Following the broadcast of dozens of testimonies and the collection of thousands of pages of evidence, the United Kingdom-led Commission of Inquiry into possible corruption in the Virgin Islands concluded this week nearly 15 months after it started.
Governor John Rankin confirmed on April 5 that he had received the COI’s final report the day prior, and he said the 1,000-plus-page document includes more than 40 recommendations.
“It is my hope that I will be able to publish the report in full, though I must first assess whether it is in the public interest to do so,” he wrote in a statement.
But he added that a decision about the document’s publication likely won’t come until after Easter.
“I appreciate that there is a lot of interest in the report, but I hope you will understand that I will need some time to read and consider the findings and all of the commissioner’s recommendations,” he wrote.
The COI team announced on April 5 that Commissioner Sir Gary Hickinbottom had completed the inquiry that former Governor Gus Jaspert announced in January 2021.
“Whilst the commissioner has endeavoured to make the inquiry as open and transparent as possible, publication of the report is a matter for the governor,” the commission noted in a statement. “The commissioner hopes that in due course, the governor will publish the report and its supporting documentary evidence, and indeed encourages him to do so as soon as he is able.”

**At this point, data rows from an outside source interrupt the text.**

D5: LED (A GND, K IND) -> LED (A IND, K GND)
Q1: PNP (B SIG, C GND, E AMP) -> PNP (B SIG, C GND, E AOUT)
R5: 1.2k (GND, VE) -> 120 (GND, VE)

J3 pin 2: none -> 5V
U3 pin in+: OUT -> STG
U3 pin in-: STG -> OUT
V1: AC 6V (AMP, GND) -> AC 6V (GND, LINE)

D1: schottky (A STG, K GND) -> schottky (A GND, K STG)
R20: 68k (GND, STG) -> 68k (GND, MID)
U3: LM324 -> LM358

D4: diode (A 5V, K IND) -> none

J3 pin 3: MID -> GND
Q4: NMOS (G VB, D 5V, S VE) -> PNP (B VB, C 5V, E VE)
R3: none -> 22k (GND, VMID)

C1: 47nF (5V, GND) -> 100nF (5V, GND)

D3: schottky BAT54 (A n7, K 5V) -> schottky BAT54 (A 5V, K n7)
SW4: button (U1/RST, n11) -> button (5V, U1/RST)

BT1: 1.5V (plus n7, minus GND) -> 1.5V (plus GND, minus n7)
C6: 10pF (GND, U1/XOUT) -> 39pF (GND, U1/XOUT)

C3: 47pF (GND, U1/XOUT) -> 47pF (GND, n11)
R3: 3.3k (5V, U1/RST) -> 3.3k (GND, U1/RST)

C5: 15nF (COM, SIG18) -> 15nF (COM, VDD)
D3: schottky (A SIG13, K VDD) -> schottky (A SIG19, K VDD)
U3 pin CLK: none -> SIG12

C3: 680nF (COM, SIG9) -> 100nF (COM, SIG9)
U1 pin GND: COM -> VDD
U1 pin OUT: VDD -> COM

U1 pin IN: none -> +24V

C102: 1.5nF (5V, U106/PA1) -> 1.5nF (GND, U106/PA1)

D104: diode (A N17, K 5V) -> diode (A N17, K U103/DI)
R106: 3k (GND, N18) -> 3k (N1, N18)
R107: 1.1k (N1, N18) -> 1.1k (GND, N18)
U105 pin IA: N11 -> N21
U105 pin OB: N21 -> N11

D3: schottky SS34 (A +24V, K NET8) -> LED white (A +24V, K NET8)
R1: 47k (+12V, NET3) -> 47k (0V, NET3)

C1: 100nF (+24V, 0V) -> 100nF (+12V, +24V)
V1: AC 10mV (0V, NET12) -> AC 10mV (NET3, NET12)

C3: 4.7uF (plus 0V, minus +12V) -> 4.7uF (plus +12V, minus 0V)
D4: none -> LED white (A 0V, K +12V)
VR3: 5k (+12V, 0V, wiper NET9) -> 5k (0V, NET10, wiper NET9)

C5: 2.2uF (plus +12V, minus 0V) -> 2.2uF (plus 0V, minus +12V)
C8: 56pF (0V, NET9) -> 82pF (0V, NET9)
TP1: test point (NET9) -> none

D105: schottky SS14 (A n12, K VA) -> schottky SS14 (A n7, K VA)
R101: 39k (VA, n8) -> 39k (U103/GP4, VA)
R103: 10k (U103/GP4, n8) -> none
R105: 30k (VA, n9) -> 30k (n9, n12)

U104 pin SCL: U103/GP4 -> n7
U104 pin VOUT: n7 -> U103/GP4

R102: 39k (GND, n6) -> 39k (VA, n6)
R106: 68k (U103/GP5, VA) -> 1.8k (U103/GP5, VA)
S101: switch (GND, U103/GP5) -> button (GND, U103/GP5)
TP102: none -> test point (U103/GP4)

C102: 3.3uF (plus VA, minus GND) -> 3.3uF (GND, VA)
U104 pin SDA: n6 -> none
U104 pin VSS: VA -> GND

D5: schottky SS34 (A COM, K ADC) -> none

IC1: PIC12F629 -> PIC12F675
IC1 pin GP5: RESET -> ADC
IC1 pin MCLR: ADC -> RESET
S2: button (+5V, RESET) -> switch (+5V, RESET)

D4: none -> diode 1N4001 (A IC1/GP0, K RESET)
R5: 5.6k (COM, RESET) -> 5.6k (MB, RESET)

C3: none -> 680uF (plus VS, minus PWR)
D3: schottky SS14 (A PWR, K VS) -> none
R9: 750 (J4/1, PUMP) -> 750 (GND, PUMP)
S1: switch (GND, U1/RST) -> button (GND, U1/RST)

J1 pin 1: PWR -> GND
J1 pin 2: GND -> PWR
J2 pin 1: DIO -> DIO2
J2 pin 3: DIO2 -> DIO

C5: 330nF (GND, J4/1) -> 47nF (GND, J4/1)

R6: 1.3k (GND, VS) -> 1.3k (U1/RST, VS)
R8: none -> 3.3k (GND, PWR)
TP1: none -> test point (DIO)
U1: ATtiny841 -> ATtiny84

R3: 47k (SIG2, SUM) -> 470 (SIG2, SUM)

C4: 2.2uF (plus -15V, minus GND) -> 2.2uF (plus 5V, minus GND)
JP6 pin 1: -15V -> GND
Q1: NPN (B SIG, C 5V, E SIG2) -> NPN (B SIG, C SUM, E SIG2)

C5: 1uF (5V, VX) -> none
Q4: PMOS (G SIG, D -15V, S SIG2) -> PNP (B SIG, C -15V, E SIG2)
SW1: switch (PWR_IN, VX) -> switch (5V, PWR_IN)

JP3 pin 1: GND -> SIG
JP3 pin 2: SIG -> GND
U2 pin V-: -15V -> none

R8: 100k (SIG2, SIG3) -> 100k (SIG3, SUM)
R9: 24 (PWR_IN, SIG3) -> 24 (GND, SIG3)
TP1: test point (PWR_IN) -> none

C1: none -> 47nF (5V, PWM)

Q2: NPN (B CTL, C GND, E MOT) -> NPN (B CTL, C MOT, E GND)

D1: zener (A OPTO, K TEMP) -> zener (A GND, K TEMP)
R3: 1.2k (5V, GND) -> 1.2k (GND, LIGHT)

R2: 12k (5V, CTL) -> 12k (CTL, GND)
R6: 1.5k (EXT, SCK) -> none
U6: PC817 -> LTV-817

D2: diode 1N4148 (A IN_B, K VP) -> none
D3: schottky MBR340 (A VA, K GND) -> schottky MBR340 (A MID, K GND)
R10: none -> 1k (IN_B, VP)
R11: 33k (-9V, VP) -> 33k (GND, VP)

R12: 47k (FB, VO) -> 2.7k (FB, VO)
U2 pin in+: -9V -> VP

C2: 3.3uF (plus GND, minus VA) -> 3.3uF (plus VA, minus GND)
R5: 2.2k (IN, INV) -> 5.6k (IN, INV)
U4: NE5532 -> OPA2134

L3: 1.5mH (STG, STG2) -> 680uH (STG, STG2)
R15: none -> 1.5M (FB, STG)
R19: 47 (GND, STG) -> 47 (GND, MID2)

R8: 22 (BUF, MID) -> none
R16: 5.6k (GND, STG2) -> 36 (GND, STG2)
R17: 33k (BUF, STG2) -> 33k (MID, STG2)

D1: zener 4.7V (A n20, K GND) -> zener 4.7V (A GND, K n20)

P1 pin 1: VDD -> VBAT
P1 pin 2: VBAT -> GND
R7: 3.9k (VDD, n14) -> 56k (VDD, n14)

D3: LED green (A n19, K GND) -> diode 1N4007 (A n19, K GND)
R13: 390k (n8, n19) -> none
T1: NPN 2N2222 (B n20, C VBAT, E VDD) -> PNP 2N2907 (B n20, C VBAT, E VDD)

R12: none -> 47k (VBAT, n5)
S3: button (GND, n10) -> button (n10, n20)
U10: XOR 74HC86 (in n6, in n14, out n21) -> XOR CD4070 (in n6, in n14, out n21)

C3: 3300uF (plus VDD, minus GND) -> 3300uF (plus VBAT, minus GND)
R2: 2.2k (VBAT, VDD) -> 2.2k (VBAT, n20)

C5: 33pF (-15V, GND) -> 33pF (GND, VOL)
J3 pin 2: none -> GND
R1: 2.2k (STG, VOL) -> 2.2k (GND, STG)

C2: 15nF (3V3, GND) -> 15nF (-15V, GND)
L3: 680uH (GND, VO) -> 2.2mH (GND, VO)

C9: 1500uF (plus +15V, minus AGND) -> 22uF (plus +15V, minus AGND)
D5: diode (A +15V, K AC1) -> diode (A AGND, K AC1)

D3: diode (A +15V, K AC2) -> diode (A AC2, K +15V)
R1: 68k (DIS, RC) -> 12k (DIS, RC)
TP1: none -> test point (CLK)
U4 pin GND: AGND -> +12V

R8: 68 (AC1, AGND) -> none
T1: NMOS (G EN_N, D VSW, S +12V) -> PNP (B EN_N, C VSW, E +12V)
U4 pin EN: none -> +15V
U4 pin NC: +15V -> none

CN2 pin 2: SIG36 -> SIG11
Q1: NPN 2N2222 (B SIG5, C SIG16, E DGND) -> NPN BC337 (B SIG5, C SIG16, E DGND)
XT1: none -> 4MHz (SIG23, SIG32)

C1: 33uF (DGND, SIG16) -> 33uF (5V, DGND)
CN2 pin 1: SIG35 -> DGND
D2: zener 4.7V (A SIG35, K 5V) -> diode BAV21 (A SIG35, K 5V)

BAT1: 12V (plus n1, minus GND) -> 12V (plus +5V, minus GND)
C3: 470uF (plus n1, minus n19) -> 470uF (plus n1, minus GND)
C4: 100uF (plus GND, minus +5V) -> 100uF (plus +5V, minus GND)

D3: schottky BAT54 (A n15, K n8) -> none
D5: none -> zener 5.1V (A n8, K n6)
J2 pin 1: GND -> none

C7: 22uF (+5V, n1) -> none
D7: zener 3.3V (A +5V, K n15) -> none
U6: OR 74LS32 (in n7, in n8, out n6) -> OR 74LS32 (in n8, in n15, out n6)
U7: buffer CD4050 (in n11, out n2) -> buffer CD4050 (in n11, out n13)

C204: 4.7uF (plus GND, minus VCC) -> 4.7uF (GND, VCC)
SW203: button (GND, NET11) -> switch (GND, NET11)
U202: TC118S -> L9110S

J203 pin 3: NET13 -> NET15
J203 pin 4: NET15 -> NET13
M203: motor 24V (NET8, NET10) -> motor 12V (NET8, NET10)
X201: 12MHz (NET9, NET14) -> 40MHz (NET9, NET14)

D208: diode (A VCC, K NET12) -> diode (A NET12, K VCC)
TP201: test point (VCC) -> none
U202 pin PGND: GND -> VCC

Sir Gary sought to make sharing it as easy as possible by presenting the report and supplementary evidence “in a form which he considers can be published at large,” the statement added.
The team also thanked residents for their assistance during the investigation.
Mr. Rankin said April 5 he had thus far shared a copy of the report “in confidence” with Amanda Milling, the minister responsible for the overseas territories.
“There will also be a need to discuss the report’s findings and recommendations with BVI political leaders,” he said.
After reviewing the report, he added, he plans to announce details about access to the document for elected and nonelected officials, including Premier Andrew Fahie; then for “any others with good reason to see the report before possible publication;” and finally for the wider public.
“In the interim period I know there will be speculation, and some people may try to discredit or second-guess the COI report and recommendations, claiming incorrectly to know what they are,” the governor said. “But I hope the people of the BVI will recognise the need for me to carefully consider the report in line with my duties as governor before further decisions on next steps are made.”
Mr. Fahie confirmed on April 5 that he had not yet received the report but was reassured by the governor about having a chance to review and discuss its content.
He also supported Mr. Rankin’s plans for a period of review before releasing the document to the public, and added that his administration will submit a comprehensive written response.
“I also emphasised to Governor Rankin that my administration remains committed to good governance and stands ready to discuss the findings and recommendations of the report after review, so that together we can consider any further steps needed to further strengthen the systems of government in the Virgin Islands in the best interest of the people of the territory,” he said.
He added that he looks forward to travelling to the UK to discuss the report with Ms. Milling.